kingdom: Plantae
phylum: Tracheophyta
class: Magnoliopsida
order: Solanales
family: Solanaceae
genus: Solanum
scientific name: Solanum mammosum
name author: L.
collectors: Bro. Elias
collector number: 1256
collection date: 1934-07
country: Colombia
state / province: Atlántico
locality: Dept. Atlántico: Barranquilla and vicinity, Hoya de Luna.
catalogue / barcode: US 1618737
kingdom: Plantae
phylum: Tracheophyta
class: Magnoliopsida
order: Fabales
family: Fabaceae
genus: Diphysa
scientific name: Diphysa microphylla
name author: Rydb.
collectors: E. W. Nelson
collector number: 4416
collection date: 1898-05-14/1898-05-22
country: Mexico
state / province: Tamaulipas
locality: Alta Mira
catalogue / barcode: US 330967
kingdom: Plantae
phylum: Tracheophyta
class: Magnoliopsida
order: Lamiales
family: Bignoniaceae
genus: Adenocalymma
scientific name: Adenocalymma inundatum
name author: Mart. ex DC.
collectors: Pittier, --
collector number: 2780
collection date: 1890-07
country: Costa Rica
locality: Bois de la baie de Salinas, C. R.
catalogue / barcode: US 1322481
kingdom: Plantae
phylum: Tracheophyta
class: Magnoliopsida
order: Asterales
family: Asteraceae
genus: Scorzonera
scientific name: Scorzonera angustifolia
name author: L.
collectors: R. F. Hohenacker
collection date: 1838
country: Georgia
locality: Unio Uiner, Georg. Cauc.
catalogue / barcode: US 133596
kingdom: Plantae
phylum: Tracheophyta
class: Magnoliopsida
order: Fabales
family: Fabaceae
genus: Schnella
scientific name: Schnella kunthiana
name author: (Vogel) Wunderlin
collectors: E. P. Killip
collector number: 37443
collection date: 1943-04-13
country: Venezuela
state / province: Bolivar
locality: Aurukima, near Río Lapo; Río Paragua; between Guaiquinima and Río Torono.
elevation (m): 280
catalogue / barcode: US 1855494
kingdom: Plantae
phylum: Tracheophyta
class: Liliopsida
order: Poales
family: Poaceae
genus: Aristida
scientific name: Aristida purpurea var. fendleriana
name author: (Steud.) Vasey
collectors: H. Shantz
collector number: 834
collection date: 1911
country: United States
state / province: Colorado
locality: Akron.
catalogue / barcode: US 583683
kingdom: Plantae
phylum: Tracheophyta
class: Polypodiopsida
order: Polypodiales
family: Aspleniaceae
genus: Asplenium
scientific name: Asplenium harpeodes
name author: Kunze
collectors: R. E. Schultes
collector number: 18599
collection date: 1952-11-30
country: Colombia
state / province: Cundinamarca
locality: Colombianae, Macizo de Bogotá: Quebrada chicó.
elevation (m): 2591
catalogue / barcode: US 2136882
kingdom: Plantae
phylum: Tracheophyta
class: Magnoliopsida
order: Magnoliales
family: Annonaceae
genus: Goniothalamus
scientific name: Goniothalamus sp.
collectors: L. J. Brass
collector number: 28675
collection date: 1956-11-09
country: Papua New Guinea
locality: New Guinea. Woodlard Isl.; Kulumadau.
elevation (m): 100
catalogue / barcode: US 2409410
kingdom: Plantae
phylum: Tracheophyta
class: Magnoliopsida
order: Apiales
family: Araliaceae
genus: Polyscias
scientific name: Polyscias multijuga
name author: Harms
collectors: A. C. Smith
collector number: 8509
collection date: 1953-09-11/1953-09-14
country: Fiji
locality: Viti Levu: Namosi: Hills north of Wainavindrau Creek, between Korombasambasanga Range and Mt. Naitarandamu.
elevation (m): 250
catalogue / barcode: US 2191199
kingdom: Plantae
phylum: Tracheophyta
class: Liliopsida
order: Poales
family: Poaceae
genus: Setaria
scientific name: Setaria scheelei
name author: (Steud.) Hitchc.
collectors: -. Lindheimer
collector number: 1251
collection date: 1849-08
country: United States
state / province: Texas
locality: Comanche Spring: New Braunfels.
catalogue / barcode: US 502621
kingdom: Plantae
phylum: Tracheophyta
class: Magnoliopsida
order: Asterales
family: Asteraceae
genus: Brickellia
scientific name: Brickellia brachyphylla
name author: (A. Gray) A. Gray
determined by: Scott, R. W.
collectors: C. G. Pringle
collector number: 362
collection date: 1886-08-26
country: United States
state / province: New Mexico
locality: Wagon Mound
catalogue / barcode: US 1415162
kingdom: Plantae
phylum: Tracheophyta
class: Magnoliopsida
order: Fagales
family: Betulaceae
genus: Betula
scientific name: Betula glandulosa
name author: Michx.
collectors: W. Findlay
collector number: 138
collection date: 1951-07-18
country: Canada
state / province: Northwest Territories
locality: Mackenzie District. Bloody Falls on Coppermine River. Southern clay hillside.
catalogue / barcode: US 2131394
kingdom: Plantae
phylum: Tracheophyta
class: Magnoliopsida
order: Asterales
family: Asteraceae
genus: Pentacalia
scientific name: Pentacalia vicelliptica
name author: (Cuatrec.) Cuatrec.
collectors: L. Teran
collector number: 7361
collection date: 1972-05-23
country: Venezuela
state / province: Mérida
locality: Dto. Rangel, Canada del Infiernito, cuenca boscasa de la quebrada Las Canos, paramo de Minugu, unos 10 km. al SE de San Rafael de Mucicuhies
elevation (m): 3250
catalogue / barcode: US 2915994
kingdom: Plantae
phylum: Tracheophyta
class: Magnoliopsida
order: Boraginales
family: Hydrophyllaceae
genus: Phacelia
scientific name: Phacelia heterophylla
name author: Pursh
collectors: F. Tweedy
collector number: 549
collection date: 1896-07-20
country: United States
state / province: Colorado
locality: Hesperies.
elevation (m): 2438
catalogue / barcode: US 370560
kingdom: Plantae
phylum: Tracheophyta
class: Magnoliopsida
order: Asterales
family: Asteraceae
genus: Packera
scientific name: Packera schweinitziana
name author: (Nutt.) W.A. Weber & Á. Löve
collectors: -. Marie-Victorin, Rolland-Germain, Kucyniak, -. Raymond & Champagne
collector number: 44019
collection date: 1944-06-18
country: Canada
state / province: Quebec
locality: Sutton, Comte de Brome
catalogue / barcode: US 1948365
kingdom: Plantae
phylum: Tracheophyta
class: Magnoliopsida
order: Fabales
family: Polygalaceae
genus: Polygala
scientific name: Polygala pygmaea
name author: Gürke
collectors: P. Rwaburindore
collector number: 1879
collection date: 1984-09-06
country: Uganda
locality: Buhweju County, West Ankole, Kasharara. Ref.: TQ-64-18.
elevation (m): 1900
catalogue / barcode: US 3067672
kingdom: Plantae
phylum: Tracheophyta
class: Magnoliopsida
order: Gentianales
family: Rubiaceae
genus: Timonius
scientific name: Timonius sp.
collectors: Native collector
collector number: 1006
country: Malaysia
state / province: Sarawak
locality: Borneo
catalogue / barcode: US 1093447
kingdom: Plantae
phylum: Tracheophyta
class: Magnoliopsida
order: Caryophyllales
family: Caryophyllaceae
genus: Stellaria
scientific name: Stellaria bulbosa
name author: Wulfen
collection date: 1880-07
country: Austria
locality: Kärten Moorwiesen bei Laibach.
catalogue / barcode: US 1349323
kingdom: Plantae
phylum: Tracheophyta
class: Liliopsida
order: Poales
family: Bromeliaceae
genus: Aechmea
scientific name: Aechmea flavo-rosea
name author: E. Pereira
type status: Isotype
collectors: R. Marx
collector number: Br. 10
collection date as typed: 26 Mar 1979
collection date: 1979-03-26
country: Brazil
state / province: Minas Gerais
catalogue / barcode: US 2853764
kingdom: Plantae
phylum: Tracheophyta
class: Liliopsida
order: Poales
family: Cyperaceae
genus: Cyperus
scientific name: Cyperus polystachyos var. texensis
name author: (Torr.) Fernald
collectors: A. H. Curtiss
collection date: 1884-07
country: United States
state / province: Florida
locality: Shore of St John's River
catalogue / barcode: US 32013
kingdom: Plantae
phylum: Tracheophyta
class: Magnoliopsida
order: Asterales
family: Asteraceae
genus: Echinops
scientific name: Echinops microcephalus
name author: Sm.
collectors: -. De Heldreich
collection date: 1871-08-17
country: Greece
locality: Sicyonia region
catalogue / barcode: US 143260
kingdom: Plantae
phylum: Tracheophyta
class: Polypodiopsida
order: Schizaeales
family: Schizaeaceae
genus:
============
* **WHAT THIS TASK INVOLVES**
Reproduce word for word everything in the records above from the line containing "collection date: 1911" down to the line containing "genus: Asplenium", including both of those lines.

* **ANSWER TO THIS EXERCISE**
collection date: 1911
country: United States
state / province: Colorado
locality: Akron.
catalogue / barcode: US 583683
kingdom: Plantae
phylum: Tracheophyta
class: Polypodiopsida
order: Polypodiales
family: Aspleniaceae
genus: Asplenium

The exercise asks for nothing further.